Proof. We will prove by induction on $n$ . For $n=1$ the proof is trivial. Assume now that the result is true for $n-1$ . That implies the existence, for each $i$ , of an element $s_i$ such that $s_i\in I$ and $s_i \not\in \bigcup_{j\ne i}P_j$ . If for some $i$ , $s_i\not\in P_i$ then we are done. Thus, we may consider only the case $s_i \in P_i$ , for all $i$ .

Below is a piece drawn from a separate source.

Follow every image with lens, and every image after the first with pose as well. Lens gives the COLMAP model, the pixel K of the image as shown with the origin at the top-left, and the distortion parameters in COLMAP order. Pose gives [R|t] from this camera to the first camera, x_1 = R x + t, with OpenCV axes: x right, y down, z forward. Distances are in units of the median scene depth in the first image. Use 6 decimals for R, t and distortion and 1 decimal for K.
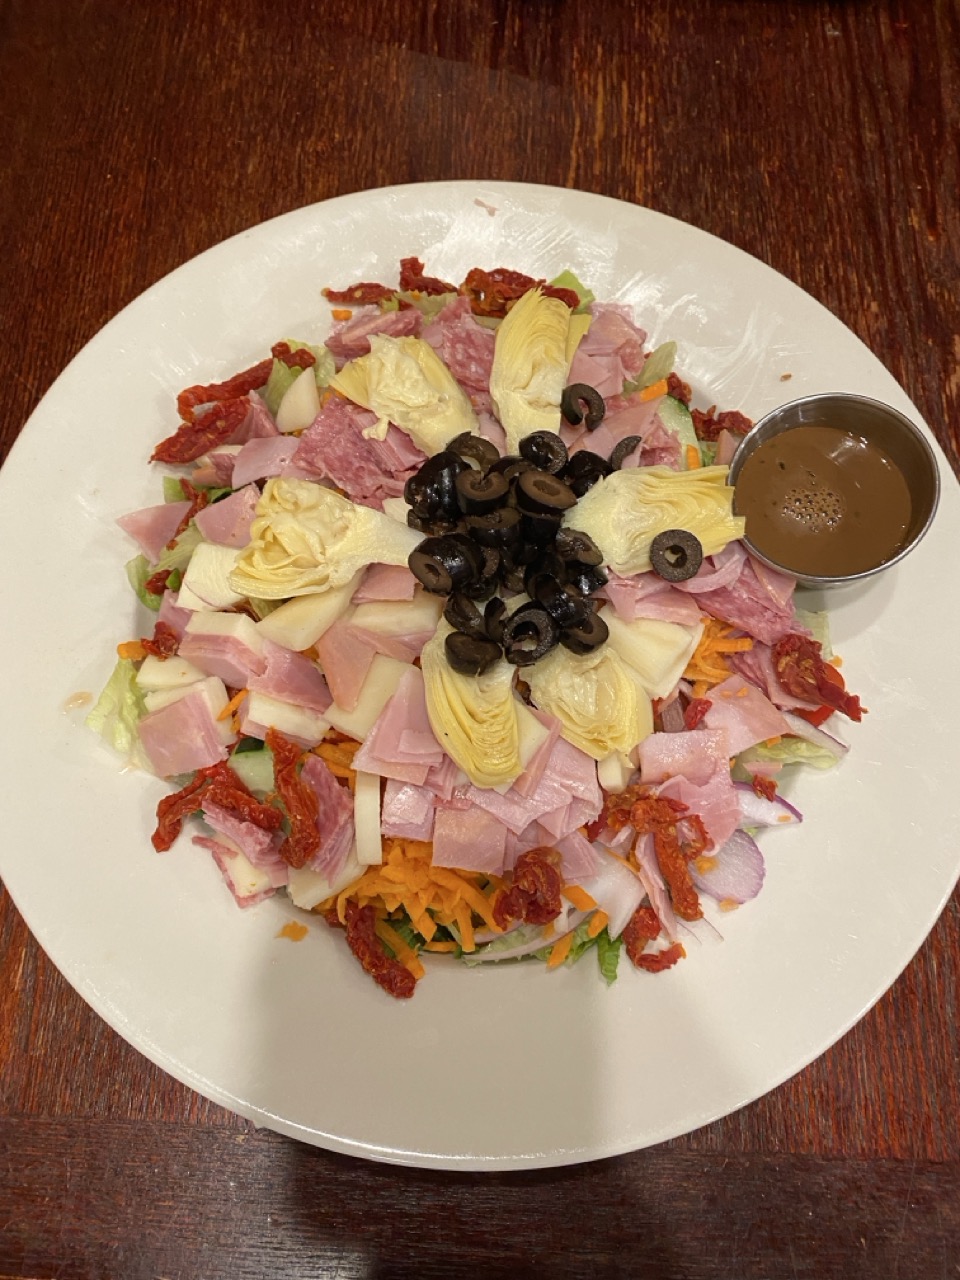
lens RADIAL K [[975.4, 0, 480.0], [0, 975.4, 640.0], [0, 0, 1]] dist [0.002768, -0.003281]
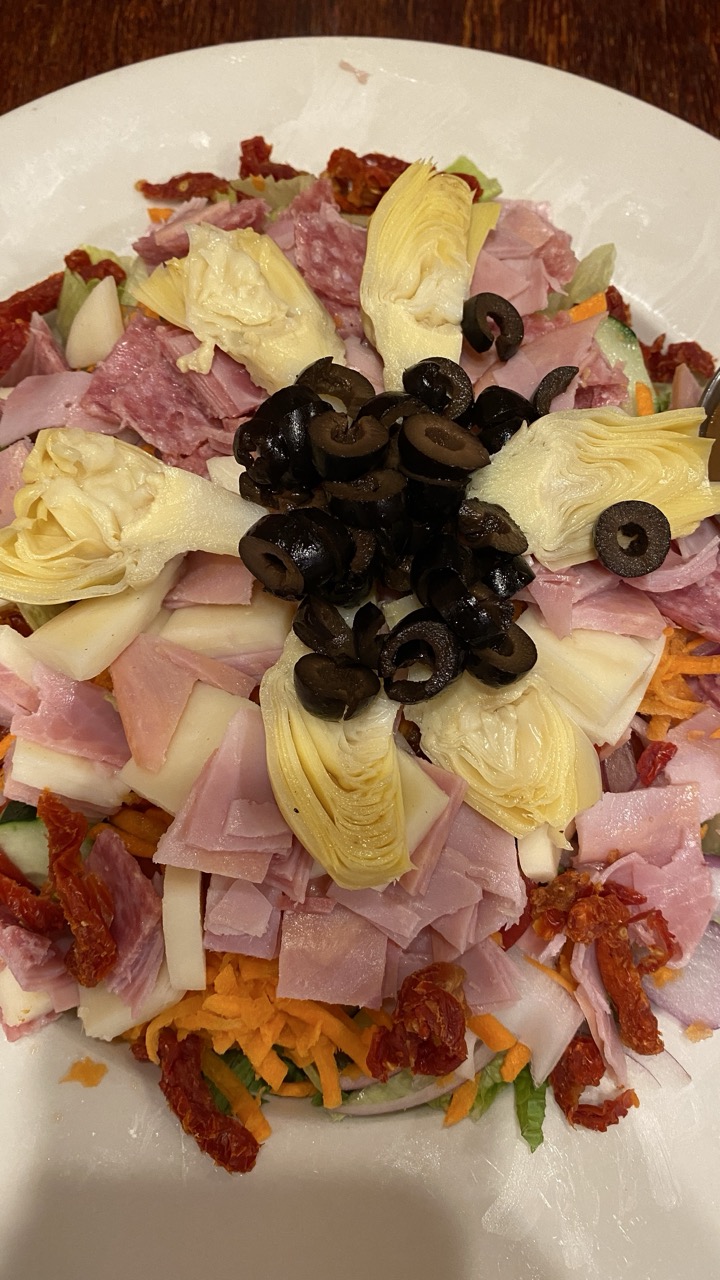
lens RADIAL K [[966.6, 0, 360.0], [0, 966.6, 640.0], [0, 0, 1]] dist [-0.007682, -0.005224]
pose [[0.999977, -0.004001, 0.005429, 0.005236], [0.003856, 0.999642, 0.026495, -0.033103], [-0.005533, -0.026473, 0.999634, 0.310526]]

Let $a_i = r_1...r_{i-1}r_{i+1}...r_n$ . Since $P_i$ is prime then $a_i\not\in P_i$ , for all $i$ . Moreover, for $j \ne i$ , the element $a_i \in P_j$ . Consider the element $a = \sum a_j \in I$ . Since $a_i = a - \sum_{i\ne j} a_j$ and $\sum_{i\ne j} a_j\;\in P_i$ , it follows that $a \not\in P_i$ , otherwise $a_i\in P_i$ , contradiction. The existence of the element $a$ proves the proposition.

Corollary 1   Let $I$ be an ideal of the ring $R$ and $P_1,P_2,...,P_n$ be prime ideals of $R$ . If $I \subseteq \cup P_i$ , then $I\subseteq P_i$ , for some $i$ .